***** 文本段落

[]byte和string
转换
- 尽量避免[]byte和string的互相转换,go的string是不可变类型,标准实现中和[]byte的互转均为值拷贝
- 多数场景下都可以优先选择强转换方式进行互转
//强转换
func stringToBytes(s string) []byte {
x := (*[2]uintptr)(unsafe.Pointer(&s))
b := [3]uintptr{x[0], x[1], x[1]}
return *(*[]byte)(unsafe.Pointer(&b))
}
func bytesToString(b []byte) string {
return *(*string)(unsafe.Pointer(&b))
}
仅在只读场景下使用强转换
内存申请
提前预估容量
- slice/map初始化尽量估计好长度,能有效减少内存分配次数,优化很明显
- 尽量规避使用append,因为需要值拷贝,且涉及到重新申请内存,可能会发生逃逸(Mac环境下测试:当append之后的slice长度大于8时会被分配到堆上)
- 如果无法预估,一般场景下可以考虑申请足够大的空间,并在场景允许的情况下优先考虑复用slice
func useCap1() {
arr := make([]int, 0, 2048)
for i := 0; i < 2048; i++ {
arr = append(arr, i)
}
}
func useCap2() {
arr := make([]int, 2048)
for i := 0; i < 2048; i++ {
arr[i] = i
}
}
func noCap() {
var arr []int
for i := 0; i < 2048; i++ {
arr = append(arr, i)
}
}
Benchmark
goos: darwin
goarch: amd64
BenchmarkUseCap1-12 966577 1212 ns/op 0 B/op 0 allocs/op
BenchmarkUseCap2-12 2398420 499 ns/op 0 B/op 0 allocs/op
BenchmarkNoCap-12 192712 6016 ns/op 58616 B/op 14 allocs/op
slice扩容的主要代码,常规场景下的扩容逻辑为cap<1024时每次翻倍,cap>1024时每次增长25%,此处也可以对应上benchmark中noCap()分配在了堆上,并经过了14次扩容
newcap := old.cap
doublecap := newcap + newcap
if cap > doublecap {
newcap = cap
} else {
if old.len < 1024 {
newcap = doublecap
} else {
// Check 0 < newcap to detect overflow
// and prevent an infinite loop.
for 0 < newcap && newcap < cap {
newcap += newcap / 4
}
// Set newcap to the requested cap when
// the newcap calculation overflowed.
if newcap <= 0 {
newcap = cap
}
}
}
优先在栈上分配
func BenchmarkHeap(b *testing.B) {
m := make([]*string, 1000)
for i := 0; i < b.N; i++ {
for i := 0; i < 1000; i++ {
s := "test"
m[i] = &s
}
}
}
func BenchmarkStack(b *testing.B) {
m := make([]string, 1000)
for i := 0; i < b.N; i++ {
for i := 0; i < 1000; i++ {
s := "test"

**********

任务说明: 请从这段 Go 性能笔记里一字不改地摘出一段：从带有“for 0 < newcap”的地方开始，到“m := make([]*string, 1000)”结束。 后面的条目跟这段 Go 性能笔记没有关系。

***** 存储数据

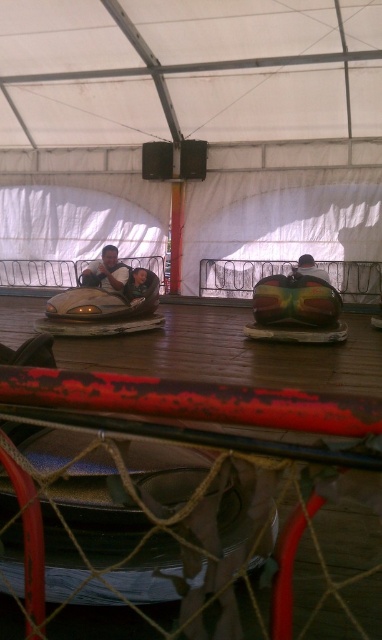
You are a safety inspector checking the helmets in the bumper car ride. You notice two helmets at the center of the ride. Which helmet is closer to you, the matte black helmet at center or the smooth plastic helmet at center?

The matte black helmet at center is closer to you because it is in front of the smooth plastic helmet at center.

You are a visitor at the amusement park and want to take a photo of the matte silver bumper car at center and the smooth plastic helmet at center. Which object should you focus on first if you want to capture both in one shot without moving the camera?

The matte silver bumper car at center is to the left of the smooth plastic helmet at center, so you should focus on the matte silver bumper car at center first to ensure both are in frame without moving the camera.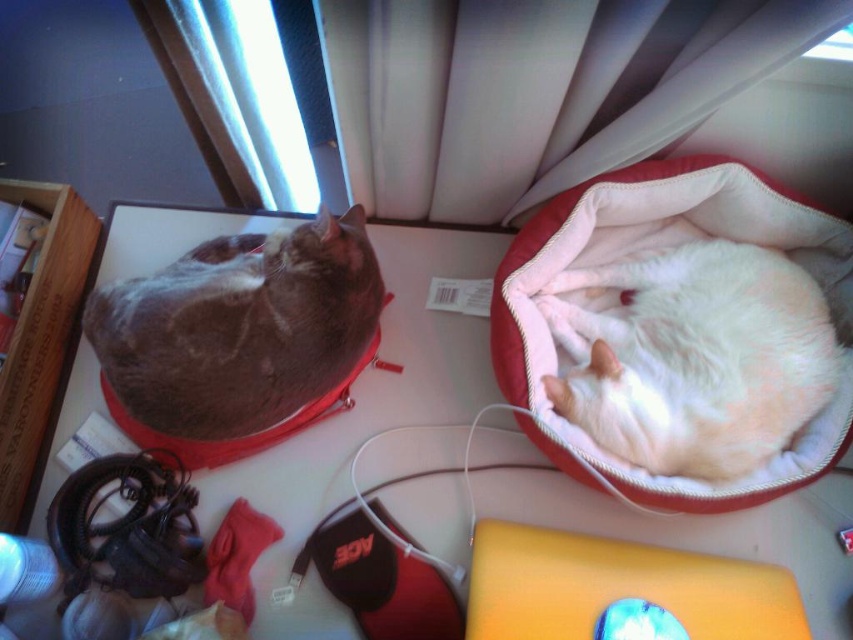
Which of these two, white glossy table at center or gray fur cat at left, stands taller?

white glossy table at center

You are a GUI agent. You are given a task and a screenshot of the screen. Output one action in this format:
    pyautogui.click(x=<x>, y=<y>)
    Task: Click on the white glossy table at center
    Image resolution: width=853 pixels, height=640 pixels.
    Given the screenshot: What is the action you would take?
    pyautogui.click(x=364, y=417)

Between white glossy table at center and white fluffy cat at center, which one has less height?

white fluffy cat at center

Is white glossy table at center to the left of white fluffy cat at center from the viewer's perspective?

Yes, white glossy table at center is to the left of white fluffy cat at center.

This screenshot has height=640, width=853. Describe the element at coordinates (364, 417) in the screenshot. I see `white glossy table at center` at that location.

Image resolution: width=853 pixels, height=640 pixels. Find the location of `white glossy table at center`. white glossy table at center is located at coordinates (364, 417).

Is point (642, 445) positioned after point (136, 356)?

No, (642, 445) is closer to viewer.

Does white fluffy cat at center appear over gray fur cat at left?

No, white fluffy cat at center is not above gray fur cat at left.

I want to click on white fluffy cat at center, so click(x=695, y=358).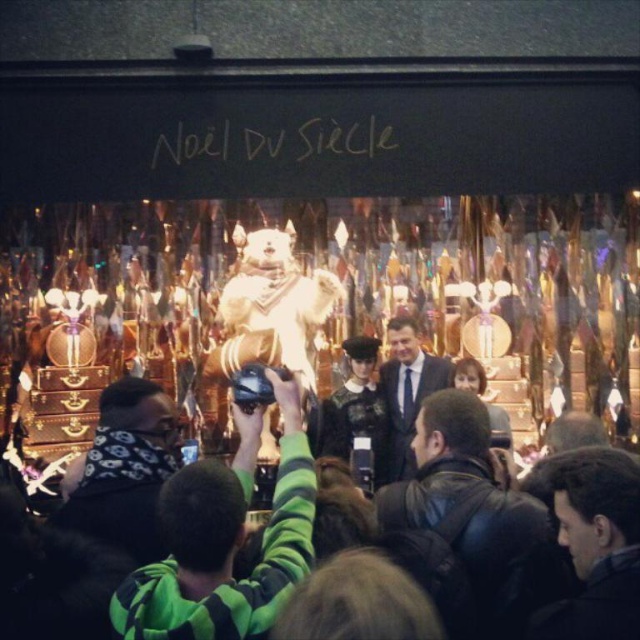
You are standing in front of the festive storefront with the text Noel Du Siecle displayed above the window. You notice a point marked at coordinates (x=355, y=284). What object is located at that point?

The white plush bear at center is located at point (x=355, y=284).

You are a photographer standing at the camera position. You want to take a closeup photo of the white plush bear at center. Based on the scene description, can you estimate whether you need to use a telephoto lens or a wide angle lens?

The white plush bear at center is 314.81 feet away from camera, so you need to use a telephoto lens to capture a closeup photo of it since it is far away.

You are a delivery person trying to place a new decoration in the storefront window. The decoration must be placed between the two points marked as point (x=509, y=200) and point (x=586, y=456). Since you can only place it in front of one of them, which point should you choose to ensure the decoration is visible from the street?

You should place the decoration in front of point (x=586, y=456) because point (x=509, y=200) is behind it, making the front point more visible to those outside the store.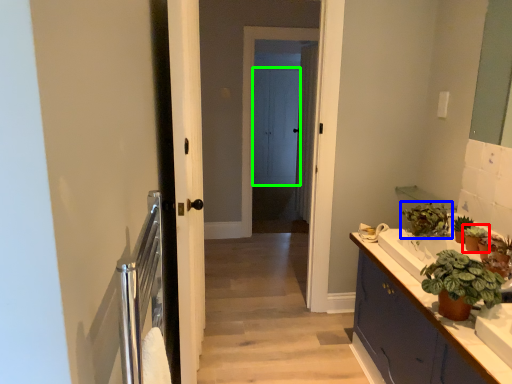
Question: Based on their relative distances, which object is farther from houseplant (highlighted by a red box)? Choose from houseplant (highlighted by a blue box) and screen door (highlighted by a green box).

Choices:
 (A) houseplant
 (B) screen door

**********

书面回答:
for 0 < newcap && newcap < cap {
newcap += newcap / 4
}
// Set newcap to the requested cap when
// the newcap calculation overflowed.
if newcap <= 0 {
newcap = cap
}
}
}
优先在栈上分配
func BenchmarkHeap(b *testing.B) {
m := make([]*string, 1000)